● **Übungstext**:
········

VON LISI WASMER | 17.07.2014 13:10

Energiewende: Zu anstrengend, zu teuer, zu unbequem?

Wie weit muss ein Windrad von Wohnhäusern entfernt sein? Welche Alternativen gibt es zur Stromautobahn? Wie können wetterbedingte Engpässe bei der Stromerzeugung aus erneuerbaren Quellen ausgeglichen werden, vor allem vor dem Hintergrund des immer weiter steigenden Energieverbrauchs? Die Fragen der Energiewende sind so zahlreich wie die Ansichten zu vermeintlichen Lösungswegen. Was dabei gerne vergessen wird: Die Energiewende ist mehr als ein „Hardware-Problem“. Neben den richtigen Technologien zählt vor allem das richtige Verhalten der Verbraucher. Und das könnte die Wende um einiges kostengünstiger machen.

········

● **Datensätze**:
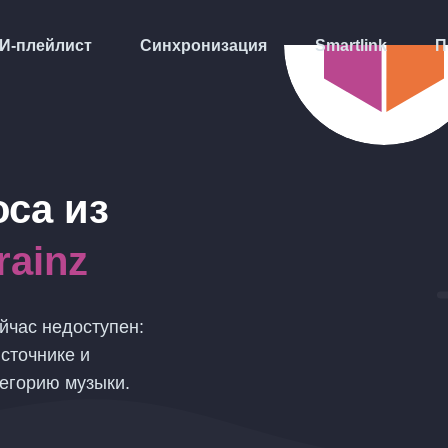
И-плейлист
Синхронизация
Smartlink
П
оса
из
rainz
йчас недоступен:
сточнике и
тегорию музыки.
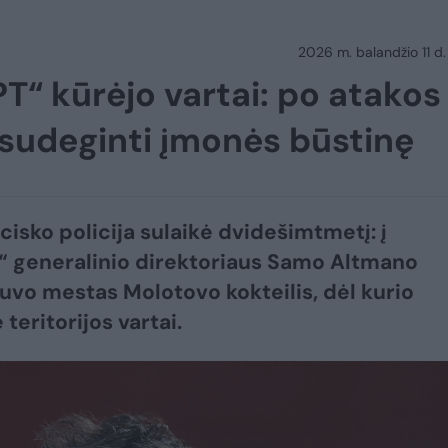
2026 m. balandžio 11 d.
“ kūrėjo vartai: po atakos
sudeginti įmonės būstinę
cisko policija sulaikė dvidešimtmetį: į
 generalinio direktoriaus Samo Altmano
vo mestas Molotovo kokteilis, dėl kurio
teritorijos vartai.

········

● **Aufgabenstellung**:
**a)** Nennen Sie alle Adjektive, die in der Überschrift des Textes zur Energiewende als Einwände aufgeführt werden.
**b)** Geben Sie sämtliche Zeilen der Datensätze als Markdown-Tabelle mit den Spalten „Nr.“ und „Zeile“ aus. Lassen Sie dabei Leerzeilen und die Bildplatzhalter weg.
Der Text zur Energiewende und die Datensätze sind voneinander unabhängiges Material.

● **Nummerierte Antworten**:
**a)** anstrengend, teuer, unbequem

**b)**
| Nr. | Zeile |
|---|---|
| 1 | И-плейлист |
| 2 | Синхронизация |
| 3 | Smartlink |
| 4 | П |
| 5 | оса |
| 6 | из |
| 7 | rainz |
| 8 | йчас недоступен: |
| 9 | сточнике и |
| 10 | тегорию музыки. |
| 11 | 2026 m. balandžio 11 d. |
| 12 | “ kūrėjo vartai: po atakos |
| 13 | sudeginti įmonės būstinę |
| 14 | cisko policija sulaikė dvidešimtmetį: į |
| 15 |  generalinio direktoriaus Samo Altmano |
| 16 | vo mestas Molotovo kokteilis, dėl kurio |
| 17 | teritorijos vartai. |